Some more interesting fences. 

A bit further down the road from Brüner Alp is a small farm called Imschlacht. It didn't look like anyone was home, so we "borrowed" the bench in front of the largest structure for our picnic lunch. (The owner showed up about 10 minutes later, but he didn't say anything).

The view from our picnic bench in front of the barn. This place actually has a bus stop! It only runs twice a day in July and August from Laax, but we want to try it out some time!

The meadow in front of our picnic bench

Heading downhill now back toward the main road. Look at this beautiful meadow! In all it was a long 600-meter descent, but we made it down in an hour. 

Little barns along the way, and the Schlüechtli mountain in the back.
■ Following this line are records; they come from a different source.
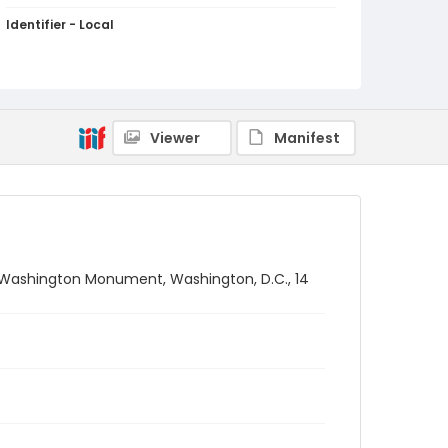
Identifier - Local
SC_Frazier_N_1550
Viewer
Manifest
e Washington Monument, Washington, D.C., 14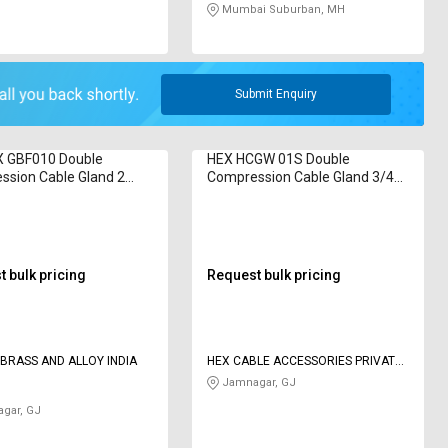
Mumbai Suburban, MH
Submit Enquiry
 GBF010 Double
HEX HCGW 01S Double
ssion Cable Gland 2
Compression Cable Gland 3/4
inch
 bulk pricing
Request bulk pricing
BRASS AND ALLOY INDIA
HEX CABLE ACCESSORIES PRIVATE
LIMITED
Jamnagar, GJ
gar, GJ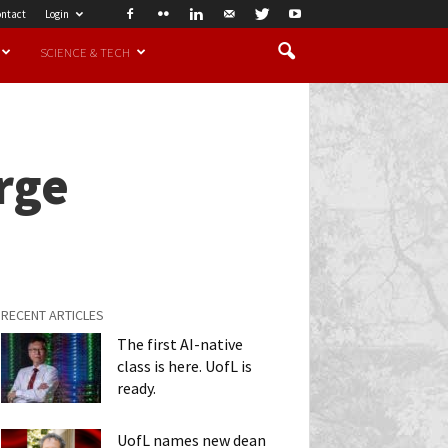
ntact
Login
SCIENCE & TECH
rge
RECENT ARTICLES
The first AI-native
class is here. UofL is
ready.
UofL names new dean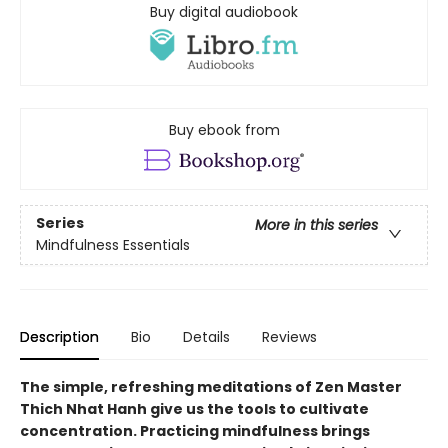
Buy digital audiobook
Buy ebook from
Series
More in this series
Mindfulness Essentials
Description
Bio
Details
Reviews
The simple, refreshing meditations of Zen Master
Thich Nhat Hanh give us the tools to cultivate
concentration. Practicing mindfulness brings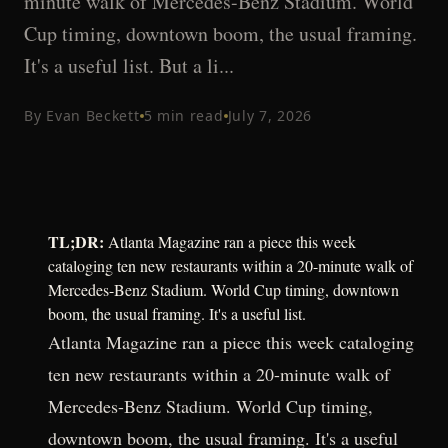
minute walk of Mercedes-Benz Stadium. World
Cup timing, downtown boom, the usual framing.
It's a useful list. But a li...
By
Evan Beckett
5
min read
July 7, 2026
TL;DR:
Atlanta Magazine ran a piece this week
cataloging ten new restaurants within a 20-minute walk of
Mercedes-Benz Stadium. World Cup timing, downtown
boom, the usual framing. It's a useful list.
Atlanta Magazine ran a piece this week cataloging
ten new restaurants within a 20-minute walk of
Mercedes-Benz Stadium. World Cup timing,
downtown boom, the usual framing. It's a useful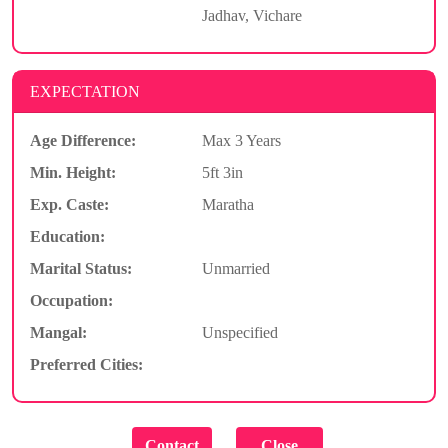
Jadhav, Vichare
EXPECTATION
Age Difference:
Max 3 Years
Min. Height:
5ft 3in
Exp. Caste:
Maratha
Education:
Marital Status:
Unmarried
Occupation:
Mangal:
Unspecified
Preferred Cities: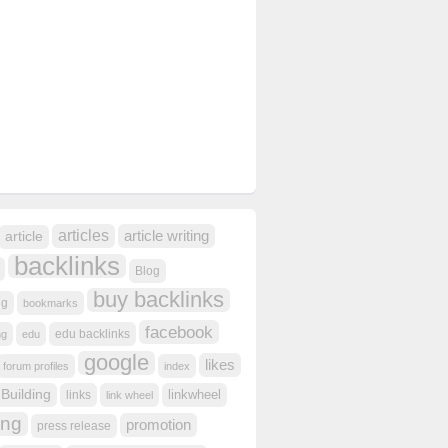
articles
article writing
article
backlinks
Blog
buy backlinks
ng
bookmarks
facebook
edu backlinks
ng
edu
google
likes
forum profiles
index
 Building
linkwheel
links
link wheel
ing
promotion
press release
We were way up high on that!

We could just make out the trail that we walked up higher

These look like Highland Cattle

And these are, I believe, an orchid of some kind. 

Heading down the steep hillsides through the tall meadow grass!

I am so happy that we are seeing so many beautiful flowering meadows. 

We got down to the road just a few minutes before our 14:18 bus. 

What our hike looks like on Google satellite maps, and other hikes we did nearby, including a walk through the Rhine Gorge in 2015

The bus passes back again through Versam. It was really full this time. I guess many more people had gone up the valley in the meantime and heading back again. 

Another look down into the Rhine Gorge from the winding road above. 

The only other buildings down here next to the station building are a canoe/kayak school and rental shop!

Getting back on the little red train from the Rhätian Railway, with windows you can still pull down!

A close-up look at some of the fantastic rock formations on the gorge walls near the Versam-Safien train stop in the Rhine Gorge


VIDEO:
From the train, through the Rhine Canyon


Heading northeast now, back out of the Rhine Gorge, along the Anterior Rhine, considered the main original branch of the Rhine River. 



After this railway bridge, the gorge can no longer be accessed on foot. Only the train and boats can pass the river here, until the next stop at Trin. 

VIDEO:
Train Ride along the Rhine River between Versam and Trin, arriving in Trin


This section of the river between Versam and Trin is very popular with boaters of all kinds. 

And now we're back at Reichenau again, where the Anterior and Posterior Rhine Rivers meet to form the Rhine River, which then heads north at Chur toward Lake Constance.  

Where the Safien Valley is located in Switzerland.